I siti filorussi protestano contro la rappresentazione sensazionalista e russofoba della riforma approvata dalla duma di stato, ma sottovvalutano la violenza maschile contro le donne e i minori

russia

Il parlamento russo ha approvato una legge che derubrica i maltrattamenti familiari da reato penale a illecito amministrativo. La notizia, divulgata dai principali organi di informazione, parla di depenalizzazione della violenza domestica. Questa rappresentazione suscita le critiche di alcune pubblicazioni filorusse, che vedono il tentativo di fare del sensazionalismo e di mettere la Russia in cattiva luce. La critica filorussa può avere una parte di verità, però ha soprattutto un limite: mostra per la Russia una preoccupazione molto più alta di quanta ne mostri per le donne e i bambini. Maltrattamenti familiari e violenza domestica sono i nomi neutri con cui chiamiamo la violenza maschile contro le donne e i minori.

Da parte di chi critica la rappresentazione della legge russa, si sostiene che la depenalizzazione non è assoluta, riguarda solo i primi episodi di aggressione, i maltrattamenti non usuali, lievi, senza l’effetto di lesioni gravi. In caso di recidiva (solo entro un anno) e di conseguenze più gravi sulla vittima, il reato torna ad essere penale. In sostanza, si dice, la normativa sulla violenza domestica è equiparata a quella sulla violenza pubblica e corrisponde alla legislazione di molti altri paesi; pure ad una sentenza della Cassazione italiana. Tuttavia, in Italia i maltrattamenti contro familiari e conviventi, sono un reato previsto dall’art. 572 del codice penale.

La tolleranza e la negligenza di altri paesi nei confronti della violenza, in ogni caso, è una cattiva consolazione. Si può discutere sulla severità delle norme, se è valida ed opportuna, ma depenalizzare la violenza domestica, in alcune circostanze considerate lievi o estemporanee (considerate da chi?), dà un messaggio sbagliato, dice che un po’ di violenza è tollerabile, segna una retromarcia nel contrasto alla violenza, proprio nel tempo in cui si scopre il suo carattere endemico. Motivazione della nuova legge è che il reato di maltrattamenti (non i maltrattamenti) sia anti-familiare.
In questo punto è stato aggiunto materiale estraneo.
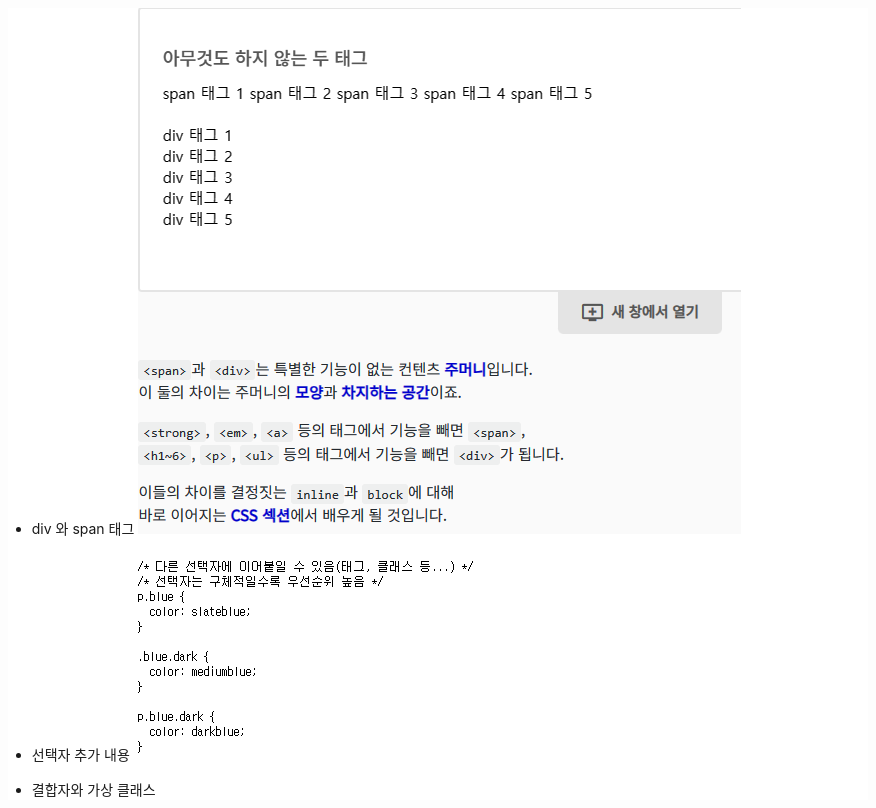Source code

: - div 와 span 태그
  ![](0904_0907_assets/2023-09-10-09-58-35-image.png)

- 선택자 추가 내용
  ![](0904_0907_assets/2023-09-10-10-07-16-image.png)

- 결합자와 가상 클래스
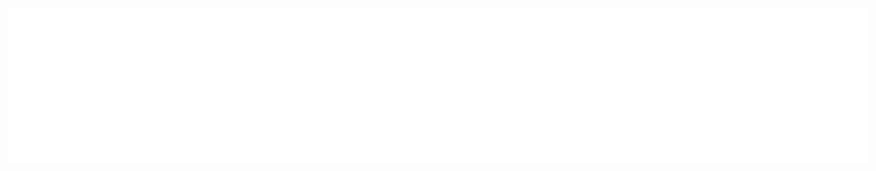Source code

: <iframe id="typeform-full" width="100%" height="100%" frameborder="0" src="dannyhernandez.typeform.com/to/R8CuHG"></iframe>
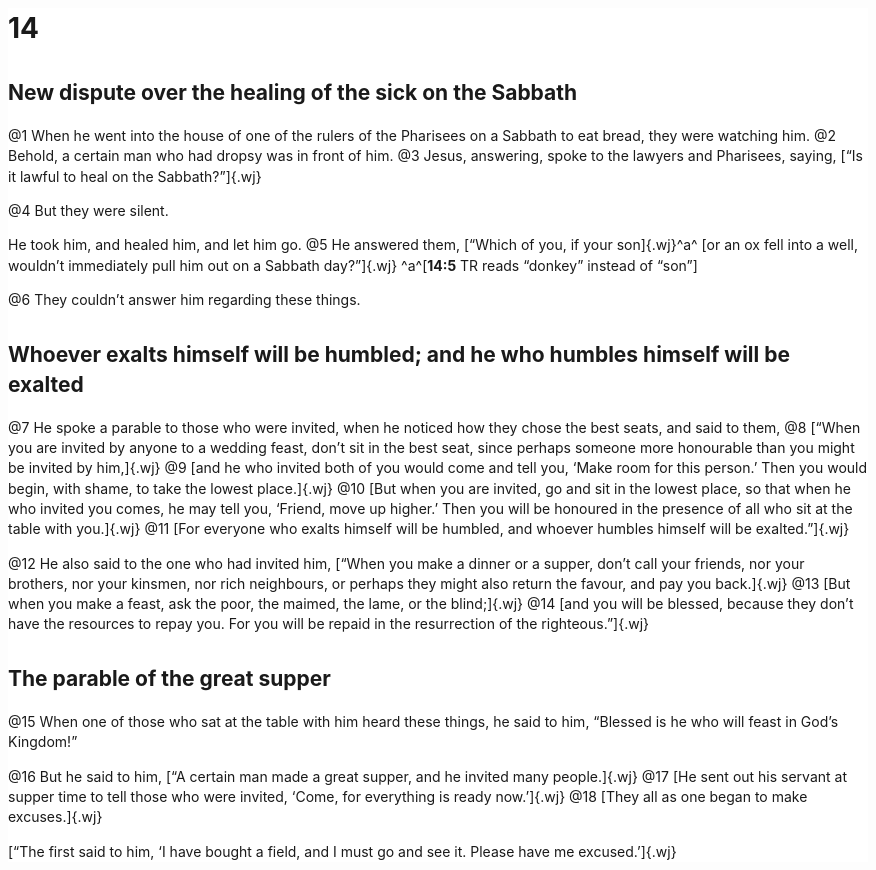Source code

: # 14 
## New dispute over the healing of the sick on the Sabbath
@1 When he went into the house of one of the rulers of the Pharisees on a Sabbath to eat bread, they were watching him. 
@2 Behold, a certain man who had dropsy was in front of him. 
@3 Jesus, answering, spoke to the lawyers and Pharisees, saying, [“Is it lawful to heal on the Sabbath?”]{.wj} 

@4 But they were silent. 

He took him, and healed him, and let him go. 
@5 He answered them, [“Which of you, if your son]{.wj}^a^ [or an ox fell into a well, wouldn’t immediately pull him out on a Sabbath day?”]{.wj} 
^a^[**14:5** TR reads “donkey” instead of “son”]

@6 They couldn’t answer him regarding these things.

## Whoever exalts himself will be humbled; and he who humbles himself will be exalted

@7 He spoke a parable to those who were invited, when he noticed how they chose the best seats, and said to them, 
@8 [“When you are invited by anyone to a wedding feast, don’t sit in the best seat, since perhaps someone more honourable than you might be invited by him,]{.wj} 
@9 [and he who invited both of you would come and tell you, ‘Make room for this person.’ Then you would begin, with shame, to take the lowest place.]{.wj} 
@10 [But when you are invited, go and sit in the lowest place, so that when he who invited you comes, he may tell you, ‘Friend, move up higher.’ Then you will be honoured in the presence of all who sit at the table with you.]{.wj} 
@11 [For everyone who exalts himself will be humbled, and whoever humbles himself will be exalted.”]{.wj} 

@12 He also said to the one who had invited him, [“When you make a dinner or a supper, don’t call your friends, nor your brothers, nor your kinsmen, nor rich neighbours, or perhaps they might also return the favour, and pay you back.]{.wj} 
@13 [But when you make a feast, ask the poor, the maimed, the lame, or the blind;]{.wj} 
@14 [and you will be blessed, because they don’t have the resources to repay you. For you will be repaid in the resurrection of the righteous.”]{.wj}

## The parable of the great supper

@15 When one of those who sat at the table with him heard these things, he said to him, “Blessed is he who will feast in God’s Kingdom!” 

@16 But he said to him, [“A certain man made a great supper, and he invited many people.]{.wj} 
@17 [He sent out his servant at supper time to tell those who were invited, ‘Come, for everything is ready now.’]{.wj} 
@18 [They all as one began to make excuses.]{.wj} 

[“The first said to him, ‘I have bought a field, and I must go and see it. Please have me excused.’]{.wj}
Se una donna decide di denunciare il marito, vuol dire che ha vissuto qualcosa di grave, non misurabile in referti medici. La violenza fisica è preceduta e si accompagna alla violenza psicologica, determina disagio, intimidazione, paura, umiliazione. Qualcosa di molto più serio di un illecito amministrativo. Perciò, non può essere preclusa al giudice la valutazione della rilevanza penale del caso; considerato poi che i giudici in genere tendono a sottovalutare le situazioni, perché spesso confondono la violenza con il conflitto.

L’equiparazione tra violenza domestica e violenza pubblica è impropria. Un aggressore anonimo che mi dà uno spintone, uno strattone, uno schiaffo, non è una persona con la quale convivo, a cui sono vincolato da legami d’affetto, non tradisce la mia fiducia, non dormo con lui, non pranzo e non ceno con lui; per strada, mi fa passare un brutto momento e poi me lo lascio alle spalle. Ha dunque senso un’aggravante per la violenza domestica. Solo la vittima può decidere di tollerare per salvaguardare o correggere la relazione, non può farlo il giudice o il legislatore al posto suo. Se lei sceglie di denunciare, il ciclo della violenza è probabilmente già entrato in una fase grave e pericolosa.